Every time there is a federal pay raise, folks who bring up the rear wonder what happened. The official answer is that raises are based not on the local cost of living but on the local cost of labor. That is the going rate for the private sector vs. comparable jobs in the federal service in those areas. That’s fine, but it doesn’t help much, especially in the RUSbelt.

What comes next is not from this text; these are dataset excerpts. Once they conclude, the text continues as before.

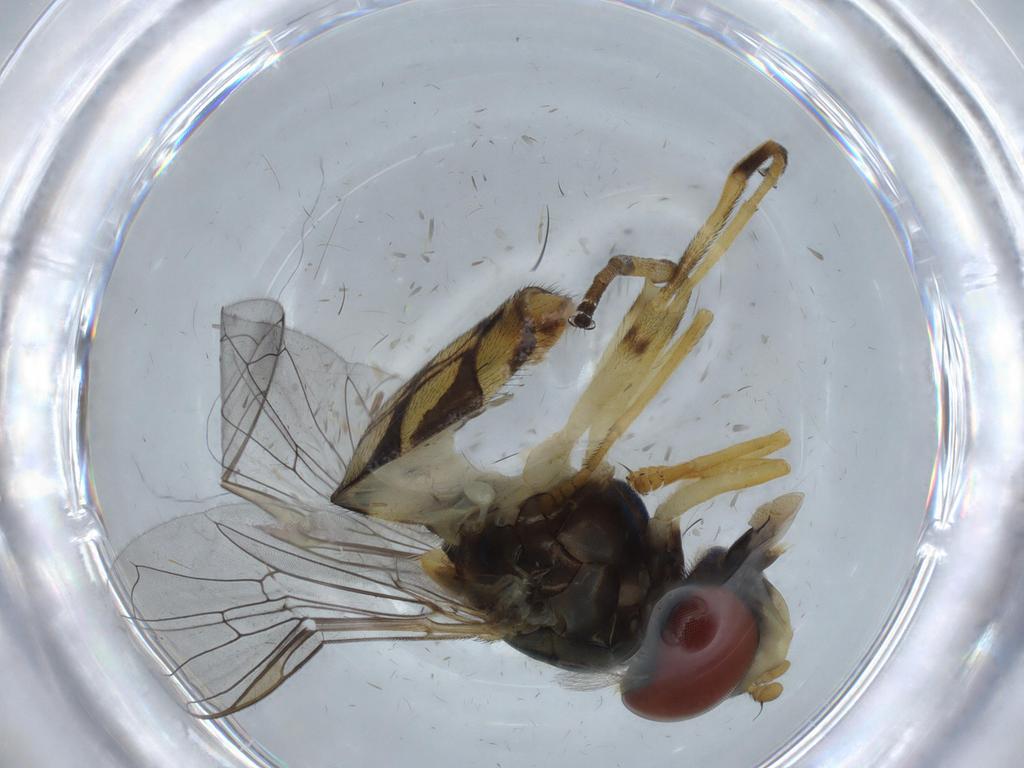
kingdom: Animalia
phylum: Arthropoda
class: Insecta
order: Diptera
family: Syrphidae
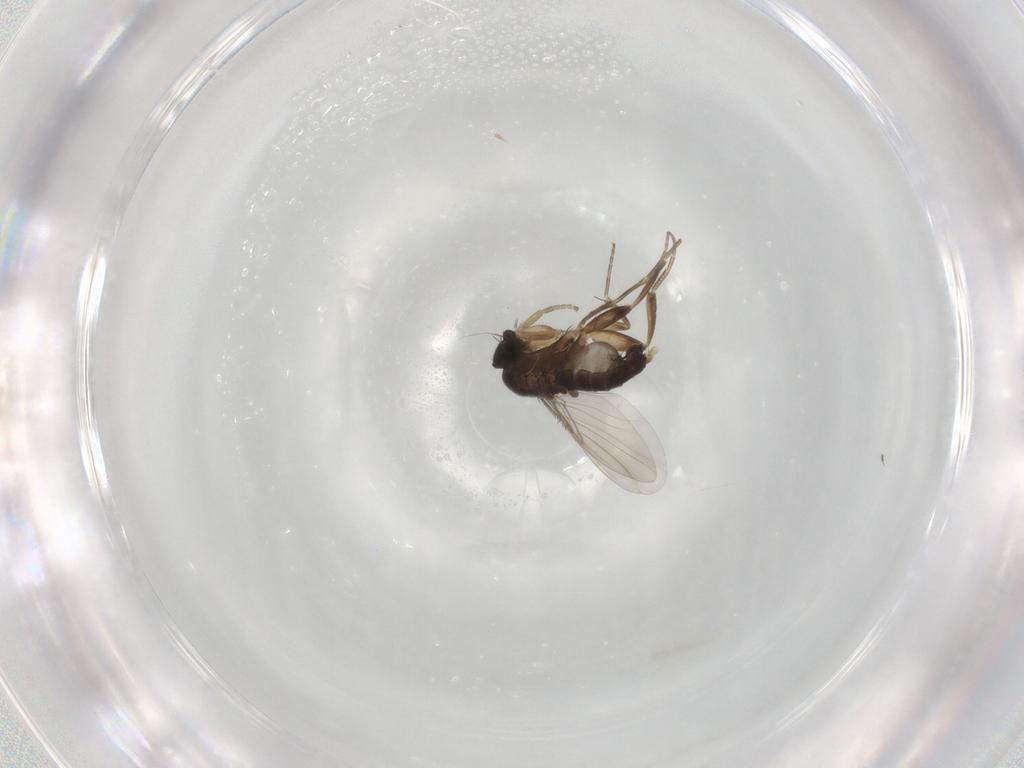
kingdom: Animalia
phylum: Arthropoda
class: Insecta
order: Diptera
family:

Here’s a statement and a question from a RUSbelt fed in North Dakota:
CAN YOU EXPLAIN why RUS receives at 2.99% raise when the president sign(ed) a bill stating that the raise would be 3.5%? What seems strange is that the reasons given for the other cities getting bigger raises is that their cost of living is higher than the rest of the country. Housing may be slightly less than in some of the bigger cities, but not by much, but everything else costs more, e.g. food, fuel, utilities, medical. I drive 150 miles a day to go to work, so the cost of fuel is between $150 and $200 a week and I try to make it on my salary. I don’t get the subsidy that D.C gets for transportation, my electrical bill cost me over $100 a month and that’s in a good month, we are on a coop utility company. I pay over $50 per month for water, and that the minimum cost. And after all the “perks”, health insurance, Medicare, and other insurance, are taken out of my check, I bring home about 48% of my check and then try to pay for mortgage, medical bills and general living and try to put money into savings. When will the people in D.C wake up and see that it cost just as much if not more to live in the rest of the US as it does to live in the “big cities”. Robin in ND
The Nearly Useless Factoid
Every US president has worn glasses. (Sometimes not in public.)